30. An oligonucleotide according to claim 27 wherein the double stranded cleavable region is cleavable using an enzyme.

31. An oligonucleotide according to claim 30 which is a DNA sequence, and wherein the said enzyme is a restriction endonuclease.

32. An oligonucleotide according to claim 30 wherein the said double stranded region of the spacer sequence comprises an RNA strand and a DNA strand, and wherein said enzyme is an RNAseH or enzyme having RNAseH activity.

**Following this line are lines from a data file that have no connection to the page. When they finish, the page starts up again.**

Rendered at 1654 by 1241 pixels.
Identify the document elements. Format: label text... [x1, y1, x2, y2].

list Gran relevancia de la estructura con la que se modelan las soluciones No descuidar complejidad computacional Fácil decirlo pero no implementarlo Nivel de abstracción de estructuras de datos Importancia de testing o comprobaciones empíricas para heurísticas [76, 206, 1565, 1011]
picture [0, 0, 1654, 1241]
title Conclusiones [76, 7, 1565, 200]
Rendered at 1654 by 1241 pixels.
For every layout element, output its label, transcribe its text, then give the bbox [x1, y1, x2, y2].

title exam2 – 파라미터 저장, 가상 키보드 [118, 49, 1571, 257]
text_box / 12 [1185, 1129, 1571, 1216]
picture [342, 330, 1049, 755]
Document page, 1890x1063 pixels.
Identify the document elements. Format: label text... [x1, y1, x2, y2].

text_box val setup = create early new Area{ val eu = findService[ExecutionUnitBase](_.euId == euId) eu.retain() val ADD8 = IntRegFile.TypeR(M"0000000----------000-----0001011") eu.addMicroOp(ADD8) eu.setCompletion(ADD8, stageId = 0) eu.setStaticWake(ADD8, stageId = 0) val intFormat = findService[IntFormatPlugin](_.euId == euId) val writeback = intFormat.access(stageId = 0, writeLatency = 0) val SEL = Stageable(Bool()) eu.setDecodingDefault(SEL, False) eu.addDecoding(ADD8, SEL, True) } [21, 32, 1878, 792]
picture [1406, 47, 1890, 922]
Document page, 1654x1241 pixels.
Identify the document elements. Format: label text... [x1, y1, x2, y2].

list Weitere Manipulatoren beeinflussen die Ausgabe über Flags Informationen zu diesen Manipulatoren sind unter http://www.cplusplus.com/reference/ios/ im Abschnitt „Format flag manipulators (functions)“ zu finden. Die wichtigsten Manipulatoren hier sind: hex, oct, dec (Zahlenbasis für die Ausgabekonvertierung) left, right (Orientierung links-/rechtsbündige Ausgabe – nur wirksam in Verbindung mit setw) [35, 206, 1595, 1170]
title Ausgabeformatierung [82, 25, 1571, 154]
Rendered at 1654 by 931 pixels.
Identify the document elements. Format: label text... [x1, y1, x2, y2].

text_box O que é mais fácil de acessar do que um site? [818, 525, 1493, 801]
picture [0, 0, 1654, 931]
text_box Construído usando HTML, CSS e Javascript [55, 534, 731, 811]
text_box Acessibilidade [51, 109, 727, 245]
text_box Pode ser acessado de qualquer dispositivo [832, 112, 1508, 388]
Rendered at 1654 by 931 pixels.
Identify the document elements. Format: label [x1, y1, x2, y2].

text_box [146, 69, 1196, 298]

33. An oligonucleotide according to claim 27 wherein one of the functional nucleic acid sequences is orientated 5′-3′, and the other functional nucleic acid sequence is orientated 3′-5′ within the oligonucleotide, and these are arranged so that both ends of the oligonucleotide are 5′ ends.

34. An oligonucleotide according to claim 28 wherein the said two complementary regions of the spacer sequence are spaced from each other.

35. An oligonucleotide according to claim 34 wherein a third functional nucleic acid sequence is included between said two complementary regions.

36. An oligonucleotide according to claim 27 wherein a third functional nucleic acid is provided between the first and second functional nucleic acids, wherein the spacer sequence includes sufficient regions which, when double stranded, comprise cleavable regions, to allow the oligonucleotide to be cleaved a sufficient number of times to release all the functional sequences therein.

37. An oligonucleotide according to claim 35 wherein the third functional nucleic acid sequence is a probe sequence.

38. An oligonucleotide according to claim 27 wherein one or more functional nucleic acid sequences carries a label.

39. An oligonucleotide according to claim 38 wherein the labelled functional nucleic acid sequence is a primer.

40. An oligonucleotide according to claim 38 wherein the labelled functional nucleic acid sequence is a probe.

41. A combination of a first oligonucleotide according to claim 27 and a second oligonucleotide which is shorter than said first oligonucleotide and which is capable of hybridising to said first oligonucleotide to produce said double stranded cleavable region.